Image Processing Reference
Before we turn our attention to GIMP's image editing features, I would
like to start with a section on opening and developing digital negatives,
so-called RAW files. If you are exclusively taking photographs in JPEG
format, just skip this section and the next, and go on to section 2.3. If your
camera is capable of taking photos in a RAW format, or if you are just curious,
2.1 JPEG versus RAW
If you are taking pictures not only during good weather, but also at dusk,
at night, or with a flash, then JPEG is not the best format for good pictures.
Photographs shot against the sun are problematic. Keep in mind that the
JPEG format has a color depth of 24-bit (approximately 16.8 million colors).
The results are images in true color. Nevertheless, the lossy compression of
this file format saves file space by blending areas of similar color. This reduces
the amount of information that needs to be stored. Thus, color information
and details are lost. If the light is good, you will also obtain a good result.
Unfavorable light, on the other hand, will make it difficult to obtain good
results, even if you post-process your image. Once the image is compressed
as a JPEG, similar colors are standardized, hence blended together.
The Joint Photographic Experts Group (JPEG) format was developed in the
early '90s. It was soon being used for displaying images on the Web because
of its high compression. It offers small storage size with short download time,
which was important back in the days when the World Wide Web was slow.
With the emergence of digital cameras, it was the best format for the limited
storage space of the early storage media.
To assure optimal image quality, the manufacturers of digital single-
lens reflex (SLR) cameras offer their own storage formats. Even some high-
end bridge and compact cameras offer these so-called RAW formats. If your
camera offers a RAW format, you will find details in the handbook. You will find
the settings in the menu of camera's menus.

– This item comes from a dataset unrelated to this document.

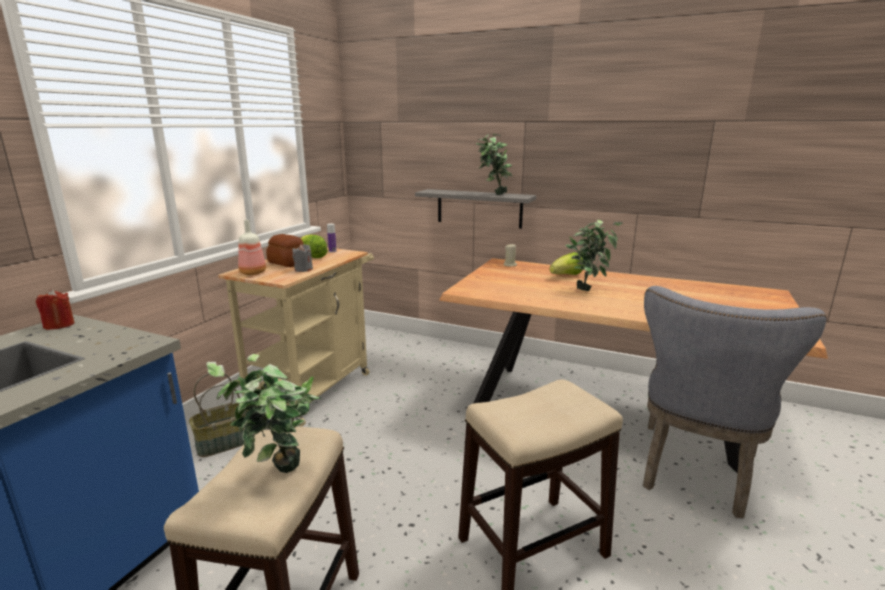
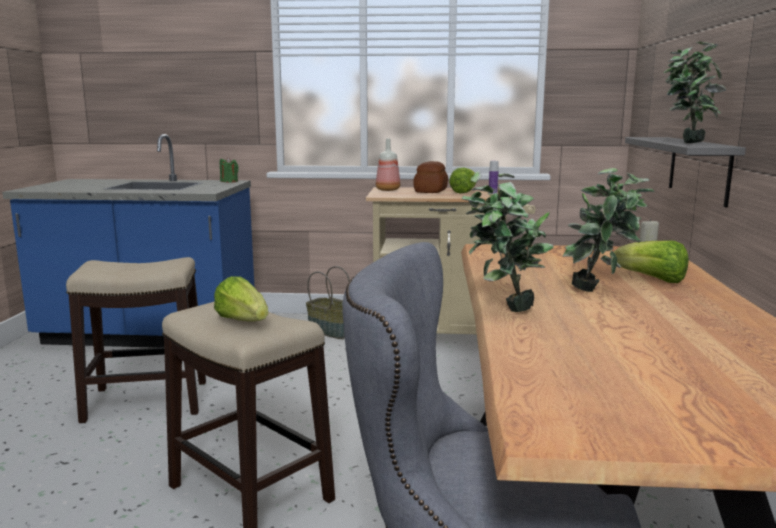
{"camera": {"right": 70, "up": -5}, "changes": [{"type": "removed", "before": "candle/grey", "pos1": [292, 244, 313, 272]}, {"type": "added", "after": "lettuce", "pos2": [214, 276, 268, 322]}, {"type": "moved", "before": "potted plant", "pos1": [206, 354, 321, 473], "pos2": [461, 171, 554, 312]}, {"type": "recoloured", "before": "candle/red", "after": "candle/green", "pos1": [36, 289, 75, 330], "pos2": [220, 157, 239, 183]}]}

Generally, these RAW data formats store the image data on the camera's
chip in the highest resolution without compression with a 48-bit color depth
(about 281.5 trillion color shades). The size of the file is about three times as
large as that of a JPEG with the same amount of pixels. The storage process
takes considerably longer than it does for the JPEG format, which is why the
RAW format is not suited for sports and wildlife photography, where fast
consecutive series of photographs are taken. RAW images are often referred
to as digital negatives. They first must be developed with the help of a suitable
program and saved in another file format before they can be passed on for
further editing. However, the results are usually worth the effort.